Case Name: Scott Follett, Respondent, v. Denise Thompson, Appellant
Court: New York Supreme Court, Appellate Division
Jurisdiction: New York
Decision Date: 1991-03-18
Citations: 171 A.D.2d 777
Docket Number: 
Parties: Scott Follett, Respondent, v Denise Thompson, Appellant.
Judges: 
Reporter: Appellate Division Reports
Volume: 171
Pages: 777–778

Head Matter:
Scott Follett, Respondent, v Denise Thompson, Appellant.

Opinion:
In a negligence action to recover damages for personal injuries, the defendant appeals from an order of the Supreme Court, Nassau County (Roncallo, J.), entered June 6, 1989, which set aside a jury verdict in her favor and granted the plaintiff a new trial.
Ordered that the order is reversed, on the law, with costs, the jury verdict is reinstated, and the matter is remitted to the Supreme Court, Nassau County, for entry of an appropriate judgment in favor of the defendant.
On May 3, 1986, the plaintiff, while a pedestrian in the roadway of Bayville Avenue, was struck by a vehicle driven by the defendant.
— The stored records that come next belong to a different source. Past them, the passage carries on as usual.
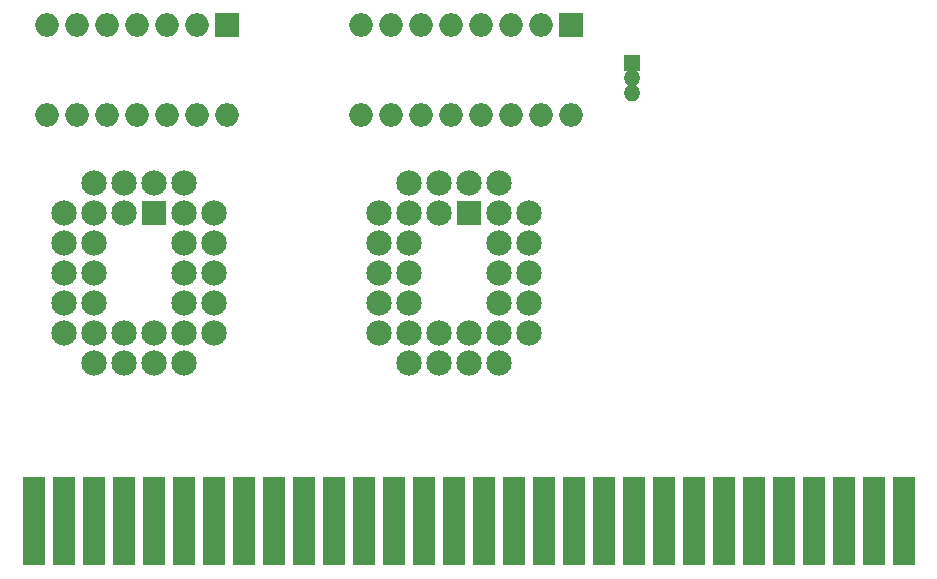
<source format=gbs>
G04 #@! TF.GenerationSoftware,KiCad,Pcbnew,(5.0.0)*
G04 #@! TF.CreationDate,2018-07-25T17:19:14+09:00*
G04 #@! TF.ProjectId,kazzo_akizuki_nrom,6B617A7A6F5F616B697A756B695F6E72,rev?*
G04 #@! TF.SameCoordinates,Original*
G04 #@! TF.FileFunction,Soldermask,Bot*
G04 #@! TF.FilePolarity,Negative*
%FSLAX46Y46*%
G04 Gerber Fmt 4.6, Leading zero omitted, Abs format (unit mm)*
G04 Created by KiCad (PCBNEW (5.0.0)) date 07/25/18 17:19:14*
%MOMM*%
%LPD*%
G01*
G04 APERTURE LIST*
%ADD10R,1.400000X1.400000*%
%ADD11O,1.400000X1.400000*%
%ADD12R,1.924000X7.512000*%
%ADD13R,2.000000X2.000000*%
%ADD14O,2.000000X2.000000*%
%ADD15R,2.150000X2.150000*%
%ADD16C,2.150000*%
G04 APERTURE END LIST*
D10*
G04 #@! TO.C,J1*
X145860000Y-77406500D03*
D11*
X145860000Y-78676500D03*
X145860000Y-79946500D03*
G04 #@! TD*
D12*
G04 #@! TO.C,J2*
X168846000Y-116141500D03*
X166306000Y-116141500D03*
X163766000Y-116141500D03*
X161226000Y-116141500D03*
X158686000Y-116141500D03*
X156146000Y-116141500D03*
X153606000Y-116141500D03*
X151066000Y-116141500D03*
X148526000Y-116141500D03*
X145986000Y-116141500D03*
X143446000Y-116141500D03*
X140906000Y-116141500D03*
X138366000Y-116141500D03*
X135826000Y-116141500D03*
X133286000Y-116141500D03*
X130746000Y-116141500D03*
X128206000Y-116141500D03*
X125666000Y-116141500D03*
X123126000Y-116141500D03*
X120586000Y-116141500D03*
X118046000Y-116141500D03*
X115506000Y-116141500D03*
X112966000Y-116141500D03*
X110426000Y-116141500D03*
X107886000Y-116141500D03*
X105346000Y-116141500D03*
X102806000Y-116141500D03*
X100266000Y-116141500D03*
X97726000Y-116141500D03*
X95186000Y-116141500D03*
G04 #@! TD*
D13*
G04 #@! TO.C,U1*
X140652000Y-74168000D03*
D14*
X122872000Y-81788000D03*
X138112000Y-74168000D03*
X125412000Y-81788000D03*
X135572000Y-74168000D03*
X127952000Y-81788000D03*
X133032000Y-74168000D03*
X130492000Y-81788000D03*
X130492000Y-74168000D03*
X133032000Y-81788000D03*
X127952000Y-74168000D03*
X135572000Y-81788000D03*
X125412000Y-74168000D03*
X138112000Y-81788000D03*
X122872000Y-74168000D03*
X140652000Y-81788000D03*
G04 #@! TD*
D15*
G04 #@! TO.C,U2*
X132016000Y-90043000D03*
D16*
X129476000Y-90043000D03*
X134556000Y-90043000D03*
X137096000Y-90043000D03*
X129476000Y-87503000D03*
X126936000Y-87503000D03*
X132016000Y-87503000D03*
X134556000Y-87503000D03*
X126936000Y-90043000D03*
X126936000Y-92583000D03*
X126936000Y-95123000D03*
X126936000Y-97663000D03*
X124396000Y-90043000D03*
X124396000Y-92583000D03*
X124396000Y-95123000D03*
X124396000Y-97663000D03*
X124396000Y-100203000D03*
X126936000Y-100203000D03*
X129476000Y-100203000D03*
X132016000Y-100203000D03*
X134556000Y-100203000D03*
X126936000Y-102743000D03*
X129476000Y-102743000D03*
X132016000Y-102743000D03*
X134556000Y-102743000D03*
X134556000Y-97663000D03*
X134556000Y-95123000D03*
X134556000Y-92583000D03*
X134556000Y-90043000D03*
X137096000Y-100203000D03*
X137096000Y-97663000D03*
X137096000Y-95123000D03*
X137096000Y-92583000D03*
X137096000Y-90043000D03*
G04 #@! TD*
D15*
G04 #@! TO.C,U3*
X105346000Y-90106500D03*
D16*
X102806000Y-90106500D03*
X107886000Y-90106500D03*
X110426000Y-90106500D03*
X102806000Y-87566500D03*
X100266000Y-87566500D03*
X105346000Y-87566500D03*
X107886000Y-87566500D03*
X100266000Y-90106500D03*
X100266000Y-92646500D03*
X100266000Y-95186500D03*
X100266000Y-97726500D03*
X97726000Y-90106500D03*
X97726000Y-92646500D03*
X97726000Y-95186500D03*
X97726000Y-97726500D03*
X97726000Y-100266500D03*
X100266000Y-100266500D03*
X102806000Y-100266500D03*
X105346000Y-100266500D03*
X107886000Y-100266500D03*
X100266000Y-102806500D03*
X102806000Y-102806500D03*
X105346000Y-102806500D03*
X107886000Y-102806500D03*
X107886000Y-97726500D03*
X107886000Y-95186500D03*
X107886000Y-92646500D03*
X107886000Y-90106500D03*
X110426000Y-100266500D03*
X110426000Y-97726500D03*
X110426000Y-95186500D03*
X110426000Y-92646500D03*
X110426000Y-90106500D03*
G04 #@! TD*
D13*
G04 #@! TO.C,U4*
X111570000Y-74168000D03*
D14*
X96330000Y-81788000D03*
X109030000Y-74168000D03*
X98870000Y-81788000D03*
X106490000Y-74168000D03*
X101410000Y-81788000D03*
X103950000Y-74168000D03*
X103950000Y-81788000D03*
X101410000Y-74168000D03*
X106490000Y-81788000D03*
X98870000Y-74168000D03*
X109030000Y-81788000D03*
X96330000Y-74168000D03*
X111570000Y-81788000D03*
G04 #@! TD*
M02*

</source>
According to the police accident report, the defendant driver had a passenger in her car at the time of the accident. Yet, in response to the plaintiff's discovery requests, the defendant's counsel indicated that there were no witnesses. At the liability portion of the bifurcated trial, neither party produced the passenger as a witness.
The plaintiff first requested a missing witness charge at the conclusion of all of the testimony. The trial court indicated that, since both parties had an equal opportunity to produce the passenger as a witness, the court would make no comment with respect to her nonappearance. The plaintiffs counsel reiterated his request for a missing witness charge following the court's instructions to the jury.
After the court refused to give the missing witness charge, the jury found that the defendant was negligent but that her negligence was not the proximate cause of the accident. The court then set aside the verdict as inconsistent and against the weight of the evidence, concluding that it had erred in denying the plaintiffs request for a missing witness charge.
The record is devoid of any evidence that the uncalled witness had such a relationship with the defendant as to make it natural to expect the defendant to have called that witness to testify in her behalf. The sole evidence of the witness's relationship to the defendant is the unrebutted statement by the defense counsel that the witness was merely a co-employee of the defendant. Absent evidence of friendship or loyalty between the defendant and the passenger sufficient to sustain the threshold burden of showing that the uncalled witness was under the defendant's control, the court was correct when it denied the missing witness charge (see, Crosby v Stone, 137 AD2d 785, 787; Div-Com, Inc. v F.J. Zeronda, Inc., 136 AD2d 844).
We note, furthermore, that the request for the missing witness charge was untimely. Although the plaintiff was aware before trial, both of the existence of the uncalled witness and the defendant's intent not to have the witness testify, the request for the missing witness charge was not made until the conclusion of the testimony. Under the circumstances, the missing witness charge was properly denied (see, People v Timoney, 141 AD2d 876).
Nor does the record support a determination that the jury verdict was not based on a fair interpretation of the evidence (see, Cohen v Hallmark Cards, 45 NY2d 493, 499; Nicastro v Park, 113 AD2d 129, 134). Accordingly, the verdict must be reinstated. Kunzeman, J. P., Kooper, Harwood and O'Brien, JJ., concur.